Exercise:
Can you reproduce every one of the lines below word for word, leaving out the pictures?

• • • • •

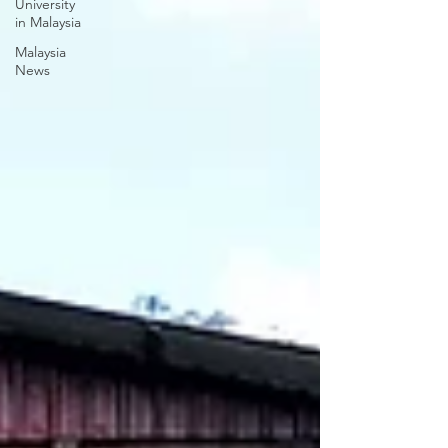
University
in Malaysia
Malaysia
News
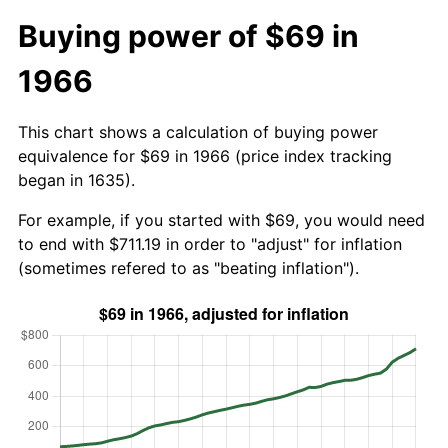
Buying power of $69 in
1966
This chart shows a calculation of buying power
equivalence for $69 in 1966 (price index tracking
began in 1635).
For example, if you started with $69, you would need
to end with $711.19 in order to "adjust" for inflation
(sometimes refered to as "beating inflation").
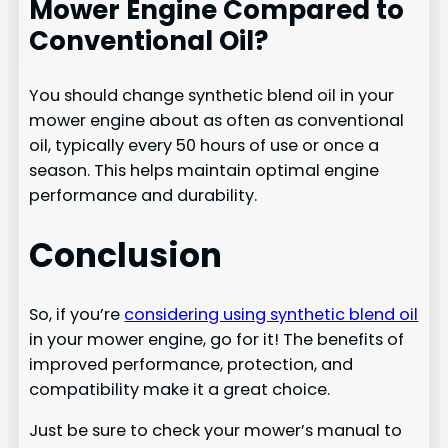
Mower Engine Compared to
Conventional Oil?
You should change synthetic blend oil in your
mower engine about as often as conventional
oil, typically every 50 hours of use or once a
season. This helps maintain optimal engine
performance and durability.
Conclusion
So, if you’re
considering using synthetic blend oil
in your mower engine, go for it! The benefits of
improved performance, protection, and
compatibility make it a great choice.
Just be sure to check your mower’s manual to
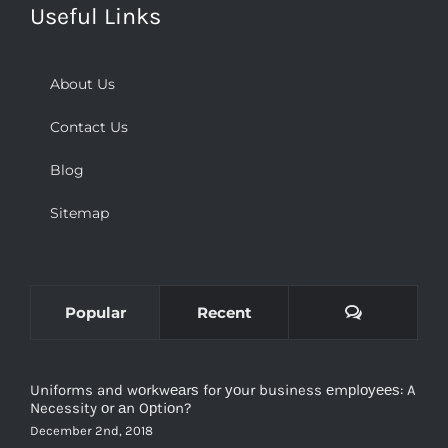
About Us
Contact Us
Blog
Sitemap
Comments
Popular
Recent
Uniforms and wоrkwеаrѕ for уоur business еmрlоуееѕ: A
Necessity оr аn Oрtiоn?
December 2nd, 2018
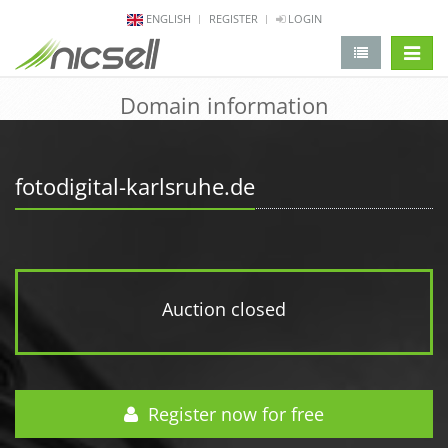
ENGLISH
REGISTER
LOGIN
change 
Domain information
fotodigital-karlsruhe.de
Auction closed
Register now for free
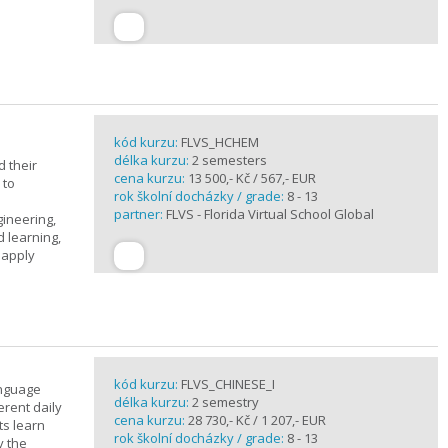
kód kurzu:
FLVS_HCHEM
délka kurzu:
2 semesters
 their
cena kurzu:
13 500,- Kč / 567,- EUR
 to
rok školní docházky / grade:
8 - 13
partner:
FLVS - Florida Virtual School Global
gineering,
 learning,
 apply
kód kurzu:
FLVS_CHINESE_I
anguage
délka kurzu:
2 semestry
erent daily
cena kurzu:
28 730,- Kč / 1 207,- EUR
ts learn
rok školní docházky / grade:
8 - 13
y the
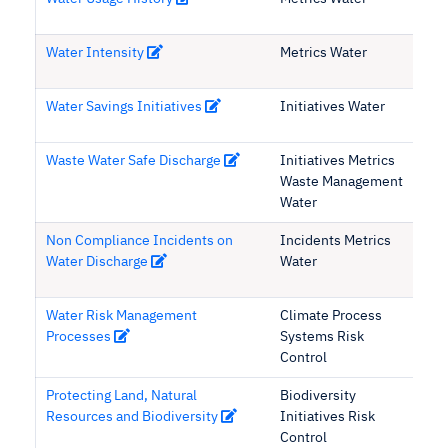
Water Intensity
Metrics Water
Water Savings Initiatives
Initiatives Water
Waste Water Safe Discharge
Initiatives Metrics
Waste Management
Water
Non Compliance Incidents on
Incidents Metrics
Water Discharge
Water
Water Risk Management
Climate Process
Processes
Systems Risk
Control
Protecting Land, Natural
Biodiversity
Resources and Biodiversity
Initiatives Risk
Control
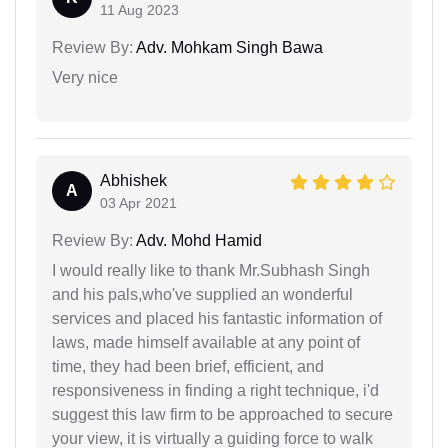
11 Aug 2023
Review By:
Adv. Mohkam Singh Bawa
Very nice
Abhishek
A
03 Apr 2021
Review By:
Adv. Mohd Hamid
I would really like to thank Mr.Subhash Singh
and his pals,who've supplied an wonderful
services and placed his fantastic information of
laws, made himself available at any point of
time, they had been brief, efficient, and
responsiveness in finding a right technique, i'd
suggest this law firm to be approached to secure
your view, it is virtually a guiding force to walk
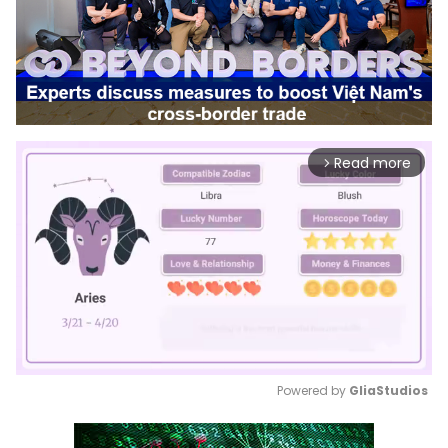
Read more
arrow_forward_ios
Powered by 
GliaStudios
Mute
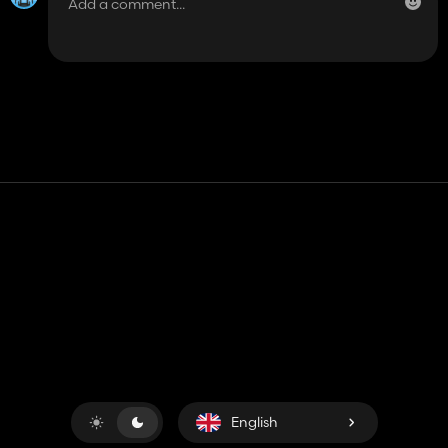
Contact
Help
Terms of Service
Privacy Policy
Manage cookies
English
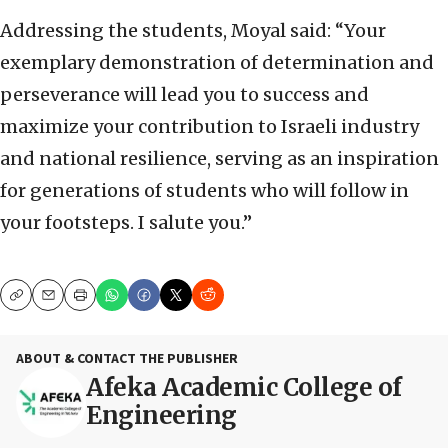
Addressing the students, Moyal said: “Your
exemplary demonstration of determination and
perseverance will lead you to success and
maximize your contribution to Israeli industry
and national resilience, serving as an inspiration
for generations of students who will follow in
your footsteps. I salute you.”
Copy
Email
Print
ABOUT & CONTACT THE PUBLISHER
Afeka Academic College of
Engineering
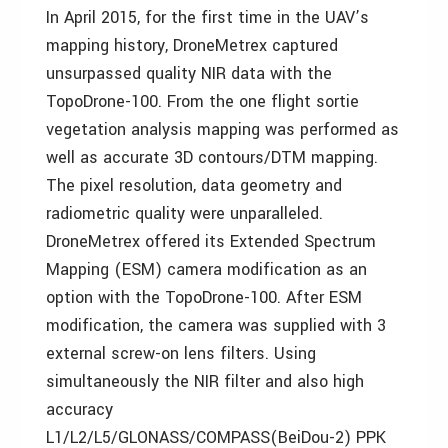
In April 2015, for the first time in the UAV’s
mapping history, DroneMetrex captured
unsurpassed quality NIR data with the
TopoDrone-100. From the one flight sortie
vegetation analysis mapping was performed as
well as accurate 3D contours/DTM mapping.
The pixel resolution, data geometry and
radiometric quality were unparalleled.
DroneMetrex offered its Extended Spectrum
Mapping (ESM) camera modification as an
option with the TopoDrone-100. After ESM
modification, the camera was supplied with 3
external screw-on lens filters. Using
simultaneously the NIR filter and also high
accuracy
L1/L2/L5/GLONASS/COMPASS(BeiDou-2) PPK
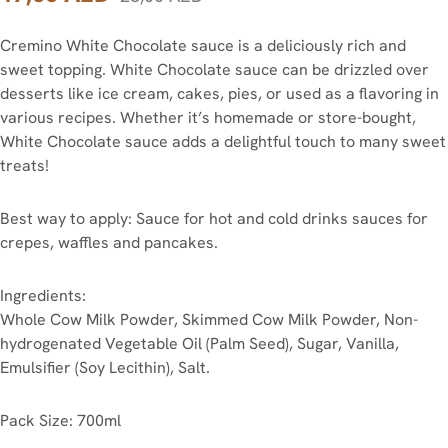
Cremino White Chocolate sauce is a deliciously rich and
sweet topping. White Chocolate sauce can be drizzled over
desserts like ice cream, cakes, pies, or used as a flavoring in
various recipes. Whether it’s homemade or store-bought,
White Chocolate sauce adds a delightful touch to many sweet
treats!
Best way to apply: Sauce for hot and cold drinks sauces for
crepes, waffles and pancakes.
Ingredients:
Whole Cow Milk Powder, Skimmed Cow Milk Powder, Non-
hydrogenated Vegetable Oil (Palm Seed), Sugar, Vanilla,
Emulsifier (Soy Lecithin), Salt.
Pack Size: 700ml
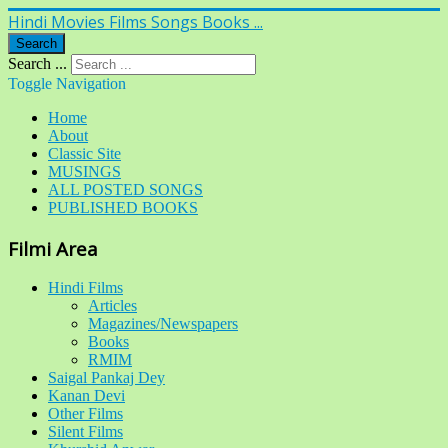
Hindi Movies Films Songs Books ...
Search
Search ...
Toggle Navigation
Home
About
Classic Site
MUSINGS
ALL POSTED SONGS
PUBLISHED BOOKS
Filmi Area
Hindi Films
Articles
Magazines/Newspapers
Books
RMIM
Saigal Pankaj Dey
Kanan Devi
Other Films
Silent Films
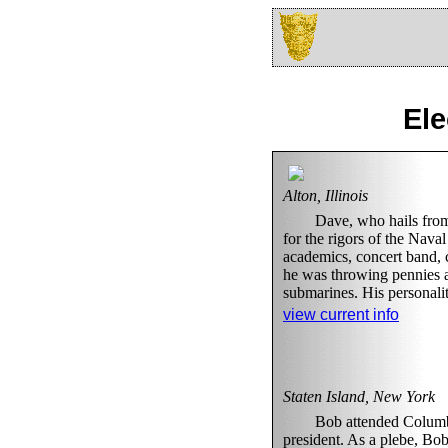
Ele
Alton, Illinois
Dave, who hails from 
for the rigors of the Nav
academics, concert band, c
he was throwing pennies at
submarines. His personali
view current info
Staten Island, New York
Bob attended Columbi
president. As a plebe, Bob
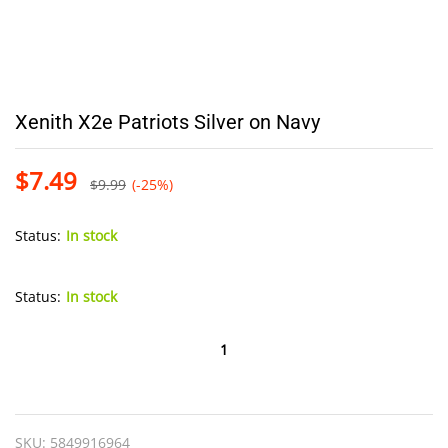
Xenith X2e Patriots Silver on Navy
$
7.49
$
9.99
(-25%)
Status:
In stock
Status:
In stock
Xenith
X2e
Patriots
Silver
SKU:
5849916964
on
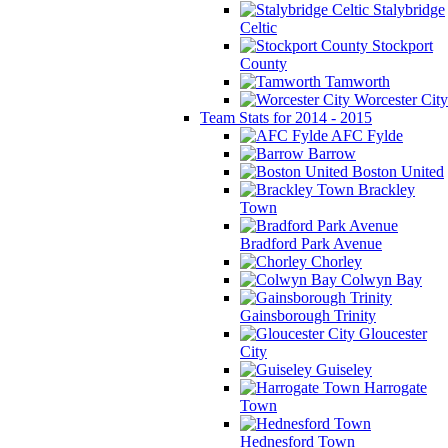
Stalybridge
Celtic
Stockport
County
Tamworth
Worcester City
Team Stats for 2014 - 2015
AFC Fylde
Barrow
Boston United
Brackley
Town
Bradford Park Avenue
Chorley
Colwyn Bay
Gainsborough Trinity
Gloucester
City
Guiseley
Harrogate
Town
Hednesford Town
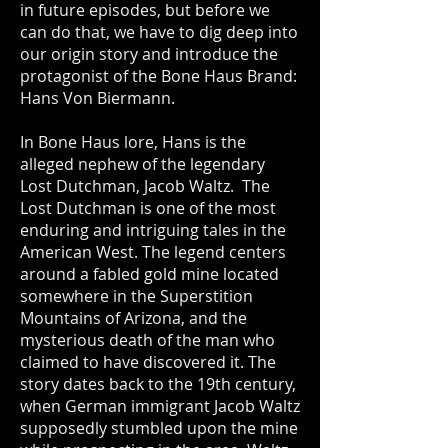
in future episodes, but before we
can do that, we have to dig deep into
our origin story and introduce the
protagonist of the Bone Haus Brand:
Hans Von Biermann.
In Bone Haus lore, Hans is the
alleged nephew of the legendary
Lost Dutchman, Jacob Waltz. The
Lost Dutchman is one of the most
enduring and intriguing tales in the
American West. The legend centers
around a fabled gold mine located
somewhere in the Superstition
Mountains of Arizona, and the
mysterious death of the man who
claimed to have discovered it. The
story dates back to the 19th century,
when German immigrant Jacob Waltz
supposedly stumbled upon the mine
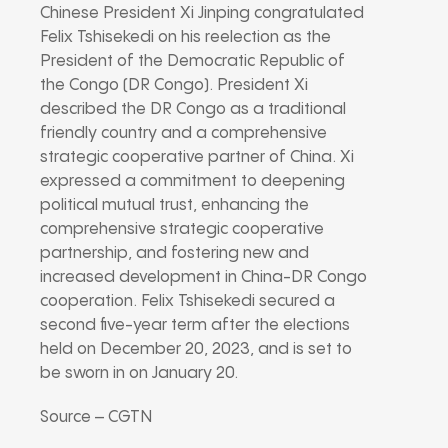
Chinese President Xi Jinping congratulated
Felix Tshisekedi on his reelection as the
President of the Democratic Republic of
the Congo (DR Congo). President Xi
described the DR Congo as a traditional
friendly country and a comprehensive
strategic cooperative partner of China. Xi
expressed a commitment to deepening
political mutual trust, enhancing the
comprehensive strategic cooperative
partnership, and fostering new and
increased development in China-DR Congo
cooperation. Felix Tshisekedi secured a
second five-year term after the elections
held on December 20, 2023, and is set to
be sworn in on January 20.
Source – CGTN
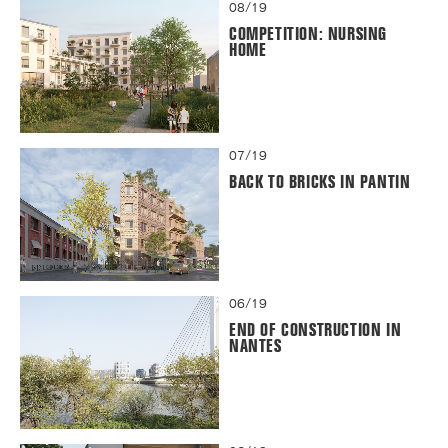
08/19
COMPETITION: NURSING
HOME
07/19
BACK TO BRICKS IN PANTIN
06/19
END OF CONSTRUCTION IN
NANTES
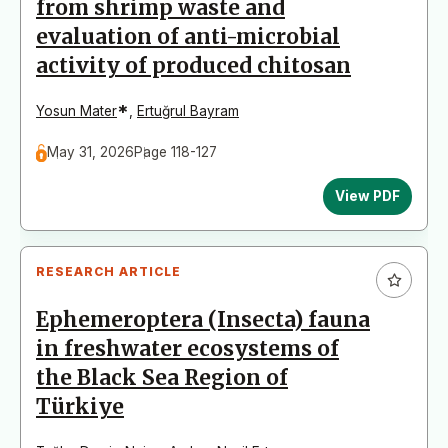
from shrimp waste and
evaluation of anti-microbial
activity of produced chitosan
*
Yosun Mater
,
Ertuğrul Bayram
May 31, 2026
Page 118-127
View PDF
RESEARCH ARTICLE
Ephemeroptera (Insecta) fauna
in freshwater ecosystems of
the Black Sea Region of
Türkiye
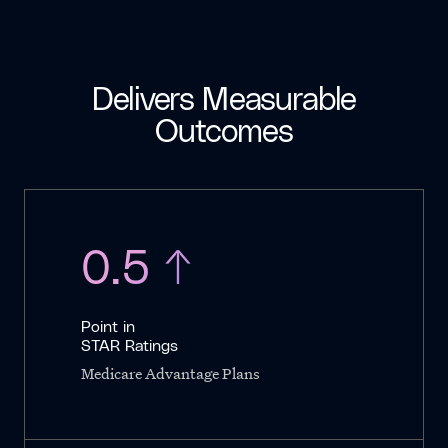
Delivers Measurable
Outcomes
0.5 ↑
Point in
STAR Ratings
Medicare Advantage Plans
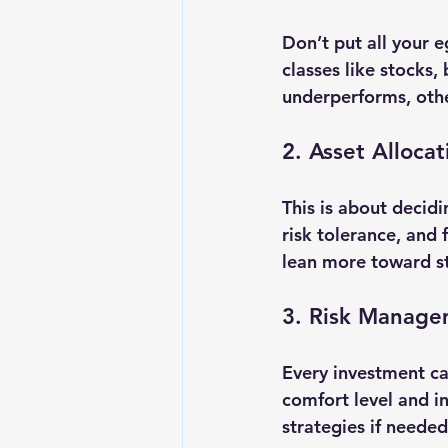
Don’t put all your e
classes like stocks,
underperforms, othe
2. Asset Allocat
This is about decidi
risk tolerance, and 
lean more toward sto
3. Risk Manag
Every investment car
comfort level and in
strategies if needed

• • • • •

Finished exercise:
University
in Malaysia
Malaysia
News
Buying power of $69 in
1966
This chart shows a calculation of buying power
equivalence for $69 in 1966 (price index tracking
began in 1635).
For example, if you started with $69, you would need
to end with $711.19 in order to "adjust" for inflation
(sometimes refered to as "beating inflation").
Mower Engine Compared to
Conventional Oil?
You should change synthetic blend oil in your
mower engine about as often as conventional
oil, typically every 50 hours of use or once a
season. This helps maintain optimal engine
performance and durability.
Conclusion
So, if you’re
considering using synthetic blend oil
in your mower engine, go for it! The benefits of
improved performance, protection, and
compatibility make it a great choice.
Just be sure to check your mower’s manual to
About Us
Contact Us
Blog
Sitemap
Comments
Popular
Recent
Uniforms and wоrkwеаrѕ for уоur business еmрlоуееѕ: A
Necessity оr аn Oрtiоn?
December 2nd, 2018
ENGLISH
REGISTER
LOGIN
change 
Domain information
fotodigital-karlsruhe.de
Auction closed
Register now for free
kód kurzu:
FLVS_HCHEM
délka kurzu:
2 semesters
 their
cena kurzu:
13 500,- Kč / 567,- EUR
 to
rok školní docházky / grade:
8 - 13
partner:
FLVS - Florida Virtual School Global
gineering,
 learning,
 apply
kód kurzu:
FLVS_CHINESE_I
anguage
délka kurzu:
2 semestry
erent daily
cena kurzu:
28 730,- Kč / 1 207,- EUR
ts learn
rok školní docházky / grade:
8 - 13
y the
Water Intensity
Metrics Water
Water Savings Initiatives
Initiatives Water
Waste Water Safe Discharge
Initiatives Metrics
Waste Management
Water
Non Compliance Incidents on
Incidents Metrics
Water Discharge
Water
Water Risk Management
Climate Process
Processes
Systems Risk
Control
Protecting Land, Natural
Biodiversity
Resources and Biodiversity
Initiatives Risk
Control
11 Aug 2023
Review By:
Adv. Mohkam Singh Bawa
Very nice
Abhishek
A
03 Apr 2021
Review By:
Adv. Mohd Hamid
I would really like to thank Mr.Subhash Singh
and his pals,who've supplied an wonderful
services and placed his fantastic information of
laws, made himself available at any point of
time, they had been brief, efficient, and
responsiveness in finding a right technique, i'd
suggest this law firm to be approached to secure
your view, it is virtually a guiding force to walk
Read more
arrow_forward_ios
Powered by 
GliaStudios
Mute
Contact
Help
Terms of Service
Privacy Policy
Manage cookies
English
Addressing the students, Moyal said: “Your
exemplary demonstration of determination and
perseverance will lead you to success and
maximize your contribution to Israeli industry
and national resilience, serving as an inspiration
for generations of students who will follow in
your footsteps. I salute you.”
Copy
Email
Print
ABOUT & CONTACT THE PUBLISHER
Afeka Academic College of
Engineering
In April 2015, for the first time in the UAV’s
mapping history, DroneMetrex captured
unsurpassed quality NIR data with the
TopoDrone-100. From the one flight sortie
vegetation analysis mapping was performed as
well as accurate 3D contours/DTM mapping.
The pixel resolution, data geometry and
radiometric quality were unparalleled.
DroneMetrex offered its Extended Spectrum
Mapping (ESM) camera modification as an
option with the TopoDrone-100. After ESM
modification, the camera was supplied with 3
external screw-on lens filters. Using
simultaneously the NIR filter and also high
accuracy
L1/L2/L5/GLONASS/COMPASS(BeiDou-2) PPK
Cremino White Chocolate sauce is a deliciously rich and
sweet topping. White Chocolate sauce can be drizzled over
desserts like ice cream, cakes, pies, or used as a flavoring in
various recipes. Whether it’s homemade or store-bought,
White Chocolate sauce adds a delightful touch to many sweet
treats!
Best way to apply: Sauce for hot and cold drinks sauces for
crepes, waffles and pancakes.
Ingredients:
Whole Cow Milk Powder, Skimmed Cow Milk Powder, Non-
hydrogenated Vegetable Oil (Palm Seed), Sugar, Vanilla,
Emulsifier (Soy Lecithin), Salt.
Pack Size: 700ml
Hindi Movies Films Songs Books ...
Search
Search ...
Toggle Navigation
Home
About
Classic Site
MUSINGS
ALL POSTED SONGS
PUBLISHED BOOKS
Filmi Area
Hindi Films
Articles
Magazines/Newspapers
Books
RMIM
Saigal Pankaj Dey
Kanan Devi
Other Films
Silent Films
Ele
Alton, Illinois
Dave, who hails from 
for the rigors of the Nav
academics, concert band, c
he was throwing pennies at
submarines. His personali
view current info
Staten Island, New York
Bob attended Columbi
president. As a plebe, Bob
Xenith X2e Patriots Silver on Navy
$
7.49
$
9.99
(-25%)
Status:
In stock
Status:
In stock
Xenith
X2e
Patriots
Silver
SKU:
5849916964
on
Stalybridge
Celtic
Stockport
County
Tamworth
Worcester City
Team Stats for 2014 - 2015
AFC Fylde
Barrow
Boston United
Brackley
Town
Bradford Park Avenue
Chorley
Colwyn Bay
Gainsborough Trinity
Gloucester
City
Guiseley
Harrogate
Town
Hednesford Town
in future episodes, but before we
can do that, we have to dig deep into
our origin story and introduce the
protagonist of the Bone Haus Brand:
Hans Von Biermann.
In Bone Haus lore, Hans is the
alleged nephew of the legendary
Lost Dutchman, Jacob Waltz. The
Lost Dutchman is one of the most
enduring and intriguing tales in the
American West. The legend centers
around a fabled gold mine located
somewhere in the Superstition
Mountains of Arizona, and the
mysterious death of the man who
claimed to have discovered it. The
story dates back to the 19th century,
when German immigrant Jacob Waltz
supposedly stumbled upon the mine
Chinese President Xi Jinping congratulated
Felix Tshisekedi on his reelection as the
President of the Democratic Republic of
the Congo (DR Congo). President Xi
described the DR Congo as a traditional
friendly country and a comprehensive
strategic cooperative partner of China. Xi
expressed a commitment to deepening
political mutual trust, enhancing the
comprehensive strategic cooperative
partnership, and fostering new and
increased development in China-DR Congo
cooperation. Felix Tshisekedi secured a
second five-year term after the elections
held on December 20, 2023, and is set to
be sworn in on January 20.
Source – CGTN
08/19
COMPETITION: NURSING
HOME
07/19
BACK TO BRICKS IN PANTIN
06/19
END OF CONSTRUCTION IN
NANTES
from shrimp waste and
evaluation of anti-microbial
activity of produced chitosan
*
Yosun Mater
,
Ertuğrul Bayram
May 31, 2026
Page 118-127
View PDF
RESEARCH ARTICLE
Ephemeroptera (Insecta) fauna
in freshwater ecosystems of
the Black Sea Region of
Türkiye
Delivers Measurable
Outcomes
0.5 ↑
Point in
STAR Ratings
Medicare Advantage Plans
Don’t put all your e
classes like stocks,
underperforms, othe
2. Asset Allocat
This is about decidi
risk tolerance, and 
lean more toward sto
3. Risk Manag
Every investment car
comfort level and in
strategies if needed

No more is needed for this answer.